La limitation qui apparaît lors de la descente dans le monde de Yetsira, le monde de la Formation, est celle des dimensions elles-mêmes. La Formation est essentiellement un concept spatial, et la Kabbale aborde également la nature de l’espace. Il est important de savoir que la Kabbale considère le temps et l’espace comme des conditions créées et non comme des qualités intrinsèques, ce que nous verrons bientôt. En d’autres termes, jusqu’à la descente de la lumière vers le monde de Yetsira, la lumière n’est pas limitée par les dimensions. Et même dans le monde de Yetsira, les dimensions demeurent spirituelles, n’ayant pas encore pénétré les limitations physiques de l’espace.
Chaque direction découle d’une qualité spirituelle
L’espace physique possède six dimensions qui le limitent et le définissent : le haut et le bas, la droite (le sud) et la gauche (le nord), le devant (l’est) et l’arrière (l’ouest). Dans la Kabbale, chacune de ces directions découle d’une qualité spirituelle, correspondant à l’un des six aspects du monde de Yetsira. (Les dimensions spirituelles du monde de Yetsira évolueront dans le monde d’Assia pour devenir l’espace physique réel.) Dans le monde de Yetsira, ces six dimensions sont appelées les six midot, ou les six sefirot, qui se manifestent principalement dans ce monde. Le mot hébreu mida signifie « dimension », « limitation » ou « mesure ». Telle est la caractéristique première du monde de Yetsira : la lumière qui y descend est limitée et mesurée.
L’une des caractéristiques de la dimension ou de la mesure est qu’elles requièrent au moins deux points de référence : l’endroit où quelque chose commence et celui où elle finit. Par conséquent, Yetsira, source des dimensions, est le premier plan d’existence où apparaissent la polarité et la dualité (l’opposé de l’unité et de l’unicité). C’est donc le commencement de la relation, c’est-à-dire une situation où chaque aspect se définit par référence à un autre, plutôt qu’en fonction de ses propres qualités intrinsèques. Il est important de noter que dans Yetsira cette dualité demeure spirituelle, et que, par conséquent, les caractéristiques du monde de Yetsira dépassent les limitations de l’espace physique.

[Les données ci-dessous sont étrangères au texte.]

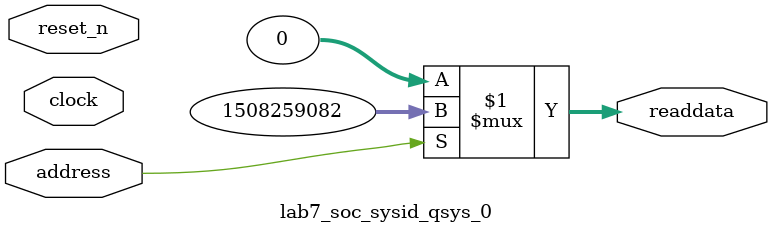
<source format=v>

`timescale 1ns / 1ps
// synthesis translate_on

// turn off superfluous verilog processor warnings 
// altera message_level Level1 
// altera message_off 10034 10035 10036 10037 10230 10240 10030 

module lab7_soc_sysid_qsys_0 (
               // inputs:
                address,
                clock,
                reset_n,

               // outputs:
                readdata
             )
;

  output  [ 31: 0] readdata;
  input            address;
  input            clock;
  input            reset_n;

  wire    [ 31: 0] readdata;
  //control_slave, which is an e_avalon_slave
  assign readdata = address ? 1508259082 : 0;

endmodule




</source>
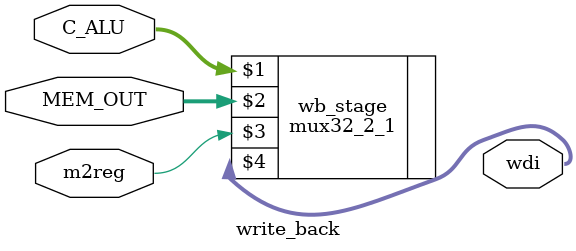
<source format=v>
`timescale 1ns / 1ps
module write_back(C_ALU,MEM_OUT,m2reg,wdi
    );
	 input [31:0] C_ALU;
	 input [31:0] MEM_OUT;
	 input m2reg;
	 output [31:0] wdi;
	 
	 mux32_2_1 wb_stage (C_ALU, MEM_OUT, m2reg, wdi);

endmodule

</source>
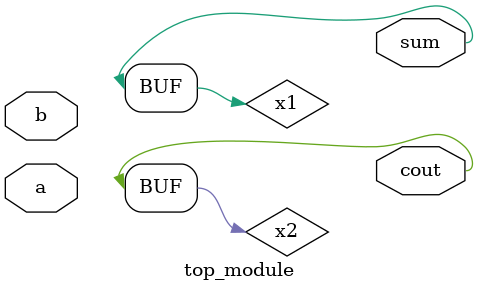
<source format=sv>
module top_module (
  input a,
  input b,
  output sum,
  output cout
);

  // Declare internal wires
  wire x1, x2;
  
  // Instantiate XOR gate for sum
  xor #(1) xor_gate (
    .a(a),
    .b(b),
    .z(x1)
  );
  
  // Instantiate AND gate for carry-out
  and #(1) and_gate (
    .a(a),
    .b(b),
    .z(x2)
  );
  
  // Assign internal wires to outputs
  assign sum = x1;
  assign cout = x2;
  
endmodule

</source>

Plus les récipients reçoivent de lumière, plus ils s’étendent et grandissent
Les dimensions spatiales dans le monde de Yetsira peuvent se comprendre ainsi : « le haut » correspond à l’élan actif de la lumière et de la force vitale (analogue à la lumière du soleil qui se déverse d’en haut), qui descend vers des récipients prêts à les recevoir (poursuivant l’analogie : comme les plantes ou les arbres qui absorbent la lumière du soleil). « Le bas » est l’accueil par les récipients ; plus ceux-ci reçoivent de lumière, plus ils s’étendent et grandissent (vers le sud, le chemin du soleil, la lumière), et par conséquent plus ils s’élèvent (c’est-à-dire progressent vers l’origine de la lumière). Toutefois, si les récipients sont trop immatures ou contractés, ou si quelque chose empêche la lumière d’atteindre les récipients, ceux-ci se contractent et cessent de croître. Ils peuvent même tourner le dos à la source de lumière et régresser, à l’instar d’une plante qui se fane et meurt. Telle est la dimension spirituelle intérieure de l’espace physique.
Selon l’analogie employée précédemment pour décrire les mondes, si l’idée originale et son expansion dans la compréhension représentent le monde d’Atsilout, et que la manière de décrire cette idée à autrui représente le monde de Briah, alors l’explication concrète de cette idée à autrui correspond au monde de Yetsira. En expliquant une idée à quelqu’un d’autre, il y a inévitablement une limite à la part de la compréhension initiale qui peut être transmise par la parole. Certains y réussissent mieux que d’autres, mais même le meilleur enseignant ne peut communiquer sa propre compréhension exacte à son élève. Ce dernier doit l’élaborer lui-même. Ainsi, la parole est bien plus limitée que la pensée. De même, la descente de la lumière dans le monde de Yetsira définit et limite la lumière afin qu’elle puisse être absorbée par les récipients situés au niveau le plus bas du monde d’Assia. Ce faisant, la lumière devient beaucoup plus dissimulée et limitée. Chaque récipient devient alors séparé des autres, car chacun reçoit et exprime la lumière selon sa nature propre. Il en résulte division et diversité.